Nature juridique de l'ORE

Nature juridique de l'ORE

Rapport du 120e Congrès des notaires 2024 - Dernière date de mise à jour le 31 janvier 2024
– Sources d'inspiration. – Directement inspirée des servitudes de compensation du droit américain (conservation easements), l'ORE constitue dans notre système juridique un outil original, presque une curiosité au regard de nos concepts traditionnels du droit des biens, comme de nombreuses études ont déjà pu le souligner292.
– Un droit réel ? – À l'arrivée de l'ORE, le premier réflexe de la doctrine a été de se demander si elle était constitutive d'un droit réel ou d'un droit personnel293.
La paresse et la facilité pourraient nous inciter à nous en tenir à la terminologie retenue par le législateur qui qualifie l'ORE « d'obligation réelle ». Mais il est très vite apparu que l'ORE ne pouvait pas être cantonnée à un droit réel au sens strict du terme.
D'une part, un droit réel confère un droit de jouissance à son titulaire, alors qu'une ORE ne le prévoit pas, le propriétaire restant en principe294 maître sur son terrain.
D'autre part, un droit réel ne peut être constitutif d'une obligation, alors qu'une ORE en fait naître une entre le propriétaire qui devient ainsi débiteur, et le cocontractant qui devient créancier de cette obligation.
– ORE et servitude. – Droit réel par nature, la servitude civile se distingue de l'ORE pour au moins deux raisons essentielles.
D'une part, la servitude impose l'existence de deux fonds distincts : un fonds dominant et un fonds servant, alors que l'ORE prévoit que le service rendu par le débiteur l'est au profit d'une personne, le créancier, et non d'un fonds dominant.
D'autre part la servitude, dans sa conception civiliste, ne permet d'imposer que des obligations passives (interdiction de faire) alors que l'ORE, tout en étant génératrice de telles obligations, permet aussi de contractualiser des obligations actives (obligation de faire).

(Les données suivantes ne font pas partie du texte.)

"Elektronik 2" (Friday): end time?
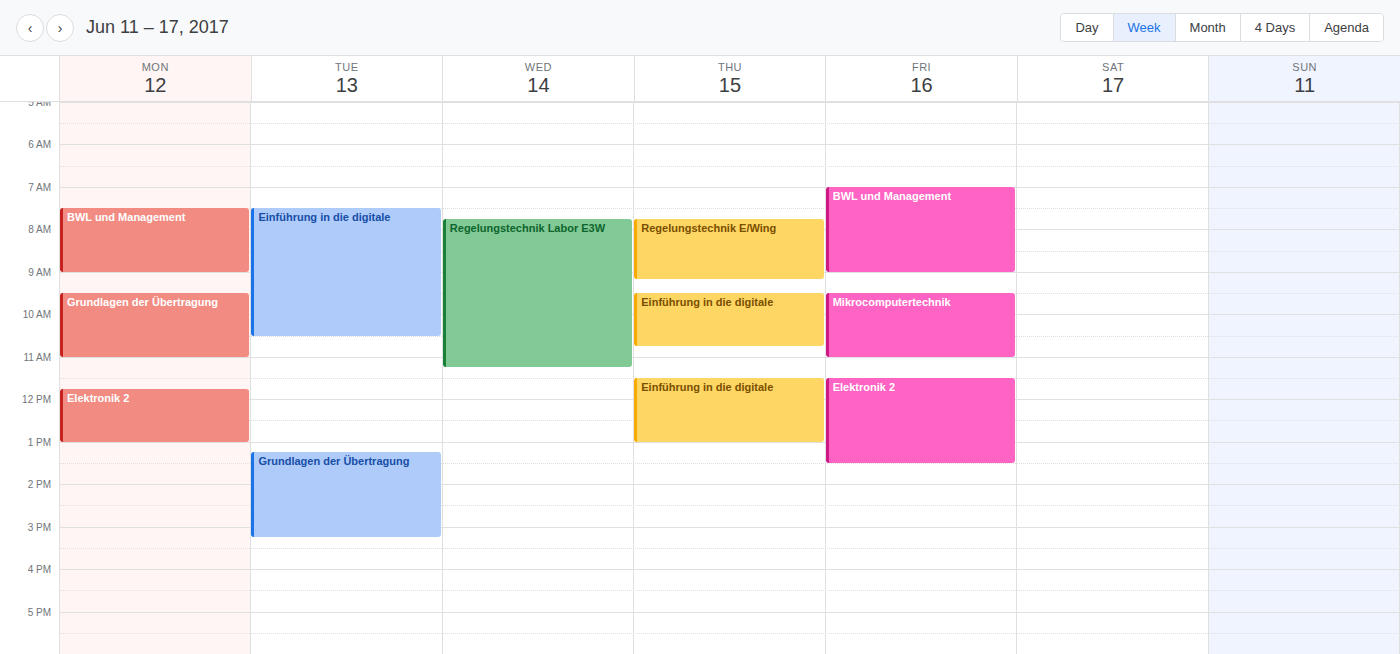
1:30 PM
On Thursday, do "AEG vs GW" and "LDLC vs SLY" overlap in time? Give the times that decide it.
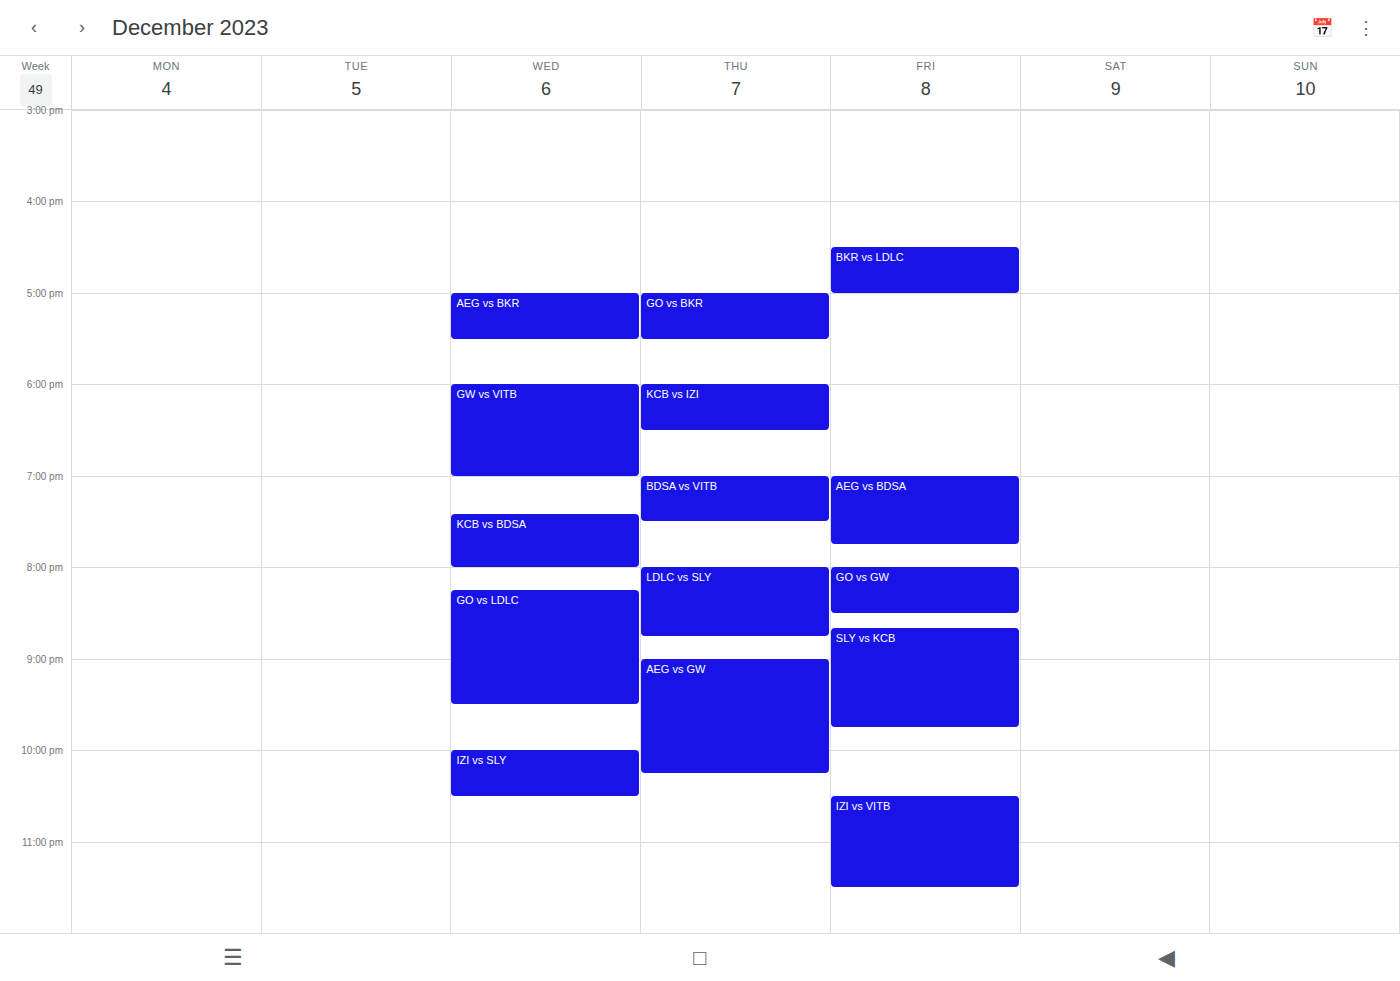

– ORE et droit de jouissance spécial. – Le droit réel de jouissance spécial a pour objet de conférer à un tiers une faculté d'usage du bien appartenant à son propriétaire. De ce droit réel naît un droit concurrent à celui du propriétaire qui doit donc souffrir sa présence, sans pour autant que naisse une quelconque obligation.
Or, il relève de l'essence même de l'ORE que du rapport entre le propriétaire et son cocontractant naissent des obligations définies par le contrat.
L'ORE ne peut donc pas être considérée comme un droit réel de jouissance spécial.
– ORE et obligation – propter rem . – Catégorie mal connue, l'obligation propter rem est à la croisée du droit réel et du droit personnel : elle crée un lien contractuel entre deux personnes, l'une débitrice d'une obligation, l'autre créancière. Elle est aussi une forme de droit réel, en ce sens que le débiteur est désigné comme tel parce qu'il est propriétaire d'un bien immobilier.
L'ORE semble mieux correspondre à cette qualification même si certains auteurs ont émis des réserves à ce sujet295.
– À la croisée des chemins. – En définitive, comme le souligne la doctrine, « l'ORE nous oblige donc à repenser le droit des biens »296. Elle est à mi-chemin entre le droit personnel et l'obligation propter rem :
Elle fait naître une obligation contractuelle qui mêle droit réel puisqu'elle est transmise à tous les propriétaires successifs du bien immobilier, et droit personnel en ce sens qu'elle crée un rapport entre un débiteur et un créancier.
Cette originalité, voire cette dualité, est peut-être l'un des facteurs qui ont contribué à son difficile essor dans la pratique.
Nous y voyons pour notre part plutôt le signe d'un renouveau. L'ORE, dans son approche fonctionnelle, constitue un témoignage de l'imprégnation du droit de l'environnement dans notre droit civil, les prémices d'une adaptation des concepts traditionnels du droit à la nécessaire protection de l'environnement.